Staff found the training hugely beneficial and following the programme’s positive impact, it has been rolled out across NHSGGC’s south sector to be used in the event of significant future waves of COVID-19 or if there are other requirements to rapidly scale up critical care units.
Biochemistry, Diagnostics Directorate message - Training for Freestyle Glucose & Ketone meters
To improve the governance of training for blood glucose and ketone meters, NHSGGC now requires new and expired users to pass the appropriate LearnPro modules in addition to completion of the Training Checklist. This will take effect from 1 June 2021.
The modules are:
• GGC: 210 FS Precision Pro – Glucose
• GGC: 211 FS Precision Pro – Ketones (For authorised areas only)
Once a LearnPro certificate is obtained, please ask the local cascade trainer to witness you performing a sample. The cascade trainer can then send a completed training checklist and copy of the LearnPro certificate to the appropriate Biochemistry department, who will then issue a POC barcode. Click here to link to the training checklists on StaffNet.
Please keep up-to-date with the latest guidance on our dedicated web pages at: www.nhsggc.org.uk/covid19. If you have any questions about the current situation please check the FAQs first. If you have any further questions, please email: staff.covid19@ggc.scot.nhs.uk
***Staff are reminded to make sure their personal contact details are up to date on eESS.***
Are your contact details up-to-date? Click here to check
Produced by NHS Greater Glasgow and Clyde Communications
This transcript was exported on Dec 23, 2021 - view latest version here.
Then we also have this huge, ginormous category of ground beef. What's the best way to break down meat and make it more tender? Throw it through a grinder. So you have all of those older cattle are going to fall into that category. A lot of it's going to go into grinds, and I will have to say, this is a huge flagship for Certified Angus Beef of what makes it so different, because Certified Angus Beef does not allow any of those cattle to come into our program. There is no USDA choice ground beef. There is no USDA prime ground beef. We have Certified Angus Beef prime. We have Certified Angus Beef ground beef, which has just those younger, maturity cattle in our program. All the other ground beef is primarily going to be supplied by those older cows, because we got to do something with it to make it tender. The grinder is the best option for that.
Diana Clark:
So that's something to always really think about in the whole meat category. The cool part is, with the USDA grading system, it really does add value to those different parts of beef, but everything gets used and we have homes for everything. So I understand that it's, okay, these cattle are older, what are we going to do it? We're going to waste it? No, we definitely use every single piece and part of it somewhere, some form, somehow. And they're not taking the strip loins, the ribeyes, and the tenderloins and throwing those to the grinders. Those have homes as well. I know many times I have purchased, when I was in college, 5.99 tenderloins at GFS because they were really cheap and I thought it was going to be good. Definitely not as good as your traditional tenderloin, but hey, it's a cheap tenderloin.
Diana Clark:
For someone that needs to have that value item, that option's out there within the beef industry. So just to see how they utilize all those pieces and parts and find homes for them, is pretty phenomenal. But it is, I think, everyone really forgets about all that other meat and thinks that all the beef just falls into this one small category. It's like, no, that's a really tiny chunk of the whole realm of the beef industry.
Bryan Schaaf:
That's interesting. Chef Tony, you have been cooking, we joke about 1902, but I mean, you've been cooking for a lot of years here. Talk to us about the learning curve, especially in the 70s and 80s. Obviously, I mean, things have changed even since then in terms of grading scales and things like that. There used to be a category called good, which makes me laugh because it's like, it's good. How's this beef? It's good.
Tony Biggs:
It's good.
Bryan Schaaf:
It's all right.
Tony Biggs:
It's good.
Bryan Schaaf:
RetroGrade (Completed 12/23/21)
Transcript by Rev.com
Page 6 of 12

──────

- What the task asks -
Wherever the string "please" appears in the entries above, list that line.

- Response -
Once a LearnPro certificate is obtained, please ask the local cascade trainer to witness you performing a sample. The cascade trainer can then send a completed training checklist and copy of the LearnPro certificate to the appropriate Biochemistry department, who will then issue a POC barcode. Click here to link to the training checklists on StaffNet.
Please keep up-to-date with the latest guidance on our dedicated web pages at: www.nhsggc.org.uk/covid19. If you have any questions about the current situation please check the FAQs first. If you have any further questions, please email: staff.covid19@ggc.scot.nhs.uk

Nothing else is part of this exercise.